**Kutipan untuk Dibaca:**

◆ ◆ ◆

Pihak kepolisian menyatakan bahwa SSS telah ditangkap dan tengah menjalani proses penyidikan. Ia diduga melanggar beberapa pasal dalam Undang-Undang Informasi dan Transaksi Elektronik (UU ITE), yang sering kali menjadi perdebatan karena dianggap memiliki interpretasi yang luas dan berpotensi digunakan untuk membungkam kebebasan berpendapat. Sementara itu, ITB sebagai institusi tempat SSS menuntut ilmu mengonfirmasi bahwa mereka telah berkoordinasi dengan berbagai pihak untuk memastikan pendampingan hukum yang memadai bagi mahasiswinya.
Di tengah berkembangnya kasus ini, muncul berbagai reaksi dari masyarakat. Sejumlah organisasi yang bergerak dalam bidang kebebasan berekspresi dan hak asasi manusia mengecam tindakan penangkapan tersebut sebagai bentuk kriminalisasi terhadap ekspresi publik. Mereka menilai bahwa tindakan ini bisa berdampak buruk bagi iklim demokrasi dan menghambat kebebasan individu dalam menyampaikan pendapatnya di ruang publik. Di sisi lain, ada pula pihak yang mendukung tindakan kepolisian, dengan alasan bahwa setiap unggahan di media sosial harus memiliki batasan dan tidak boleh menyinggung pihak tertentu secara berlebihan.

◆ ◆ ◆

Entri koleksi:

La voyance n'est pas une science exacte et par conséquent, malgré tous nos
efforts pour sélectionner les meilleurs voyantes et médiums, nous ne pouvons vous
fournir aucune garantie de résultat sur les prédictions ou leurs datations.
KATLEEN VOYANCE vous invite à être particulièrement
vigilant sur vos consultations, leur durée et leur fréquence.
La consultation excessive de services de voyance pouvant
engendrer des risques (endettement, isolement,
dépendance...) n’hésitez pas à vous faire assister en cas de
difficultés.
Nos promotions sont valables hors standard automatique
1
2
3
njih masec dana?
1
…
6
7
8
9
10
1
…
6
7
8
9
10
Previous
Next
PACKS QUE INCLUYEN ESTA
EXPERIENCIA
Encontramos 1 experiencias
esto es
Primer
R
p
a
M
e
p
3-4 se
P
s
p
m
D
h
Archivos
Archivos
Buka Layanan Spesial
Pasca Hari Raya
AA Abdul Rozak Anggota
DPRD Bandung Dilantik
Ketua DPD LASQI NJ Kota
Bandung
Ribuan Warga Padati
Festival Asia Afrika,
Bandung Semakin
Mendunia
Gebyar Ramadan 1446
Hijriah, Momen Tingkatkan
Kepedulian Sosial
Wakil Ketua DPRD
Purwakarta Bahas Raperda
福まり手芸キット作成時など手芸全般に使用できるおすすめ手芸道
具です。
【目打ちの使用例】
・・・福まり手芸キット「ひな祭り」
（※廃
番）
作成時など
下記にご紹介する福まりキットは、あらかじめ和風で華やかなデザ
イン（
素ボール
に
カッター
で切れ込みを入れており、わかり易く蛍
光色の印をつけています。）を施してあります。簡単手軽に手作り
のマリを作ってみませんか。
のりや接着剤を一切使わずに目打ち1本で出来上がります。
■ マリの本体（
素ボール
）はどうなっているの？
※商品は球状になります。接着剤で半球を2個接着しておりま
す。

◆ ◆ ◆

**Terapkan Hasil Bacaan:**
[A] Jawab tiga pertanyaan berikut berdasarkan kutipan tentang penangkapan SSS:
(i) Undang-undang apa yang diduga dilanggar oleh SSS?
(ii) Apa yang dikonfirmasi oleh ITB terkait mahasiswinya?
(iii) Apa alasan pihak yang mendukung tindakan kepolisian?
[B] Lanjutkan kutipan tentang penangkapan SSS, mulai tepat setelah kalimat terakhirnya.
Baris-baris data tersebut diambil dari sumber yang berbeda.

**Jawaban Tiap Tugas:**
[A]
(i) Beberapa pasal dalam Undang-Undang Informasi dan Transaksi Elektronik (UU ITE).
(ii) ITB telah berkoordinasi dengan berbagai pihak untuk memastikan pendampingan hukum yang memadai bagi mahasiswinya.
(iii) Setiap unggahan di media sosial harus memiliki batasan dan tidak boleh menyinggung pihak tertentu secara berlebihan.

[B]
Pihak Istana, dalam tanggapannya, menyebut bahwa Presiden Prabowo tidak pernah secara langsung melaporkan kasus ini dan lebih memilih untuk menyerukan persatuan di tengah masyarakat. Pernyataan tersebut menjadi perbincangan di berbagai platform, dengan banyak pihak mempertanyakan apakah sikap pemerintah terhadap kebebasan berekspresi akan berubah atau tetap berada dalam posisi yang sama seperti tahun-tahun sebelumnya.
Di media sosial, tagar #BebaskanSSS mulai bermunculan sebagai bentuk solidaritas terhadap mahasiswi ITB tersebut. Banyak warganet menyuarakan dukungan mereka dengan berbagai opini dan kritik terhadap penerapan UU ITE yang dianggap perlu dikaji ulang agar tidak menimbulkan dampak negatif terhadap demokrasi. Beberapa akademisi dan tokoh publik turut memberikan pandangan mereka mengenai kasus ini, dengan harapan agar ada kebijakan yang lebih jelas dan tidak menimbulkan ketakutan bagi generasi muda yang aktif di dunia digital.
Kasus ini bukanlah yang pertama kali terjadi di Indonesia. Sebelumnya, beberapa individu juga sempat mengalami hal serupa, di mana unggahan mereka di media sosial berujung pada proses hukum dengan tuduhan melanggar UU ITE. Hal ini semakin memperkuat desakan agar regulasi terkait kebebasan berekspresi di dunia digital dapat dikaji ulang, terutama dalam konteks perkembangan teknologi dan media sosial yang semakin pesat.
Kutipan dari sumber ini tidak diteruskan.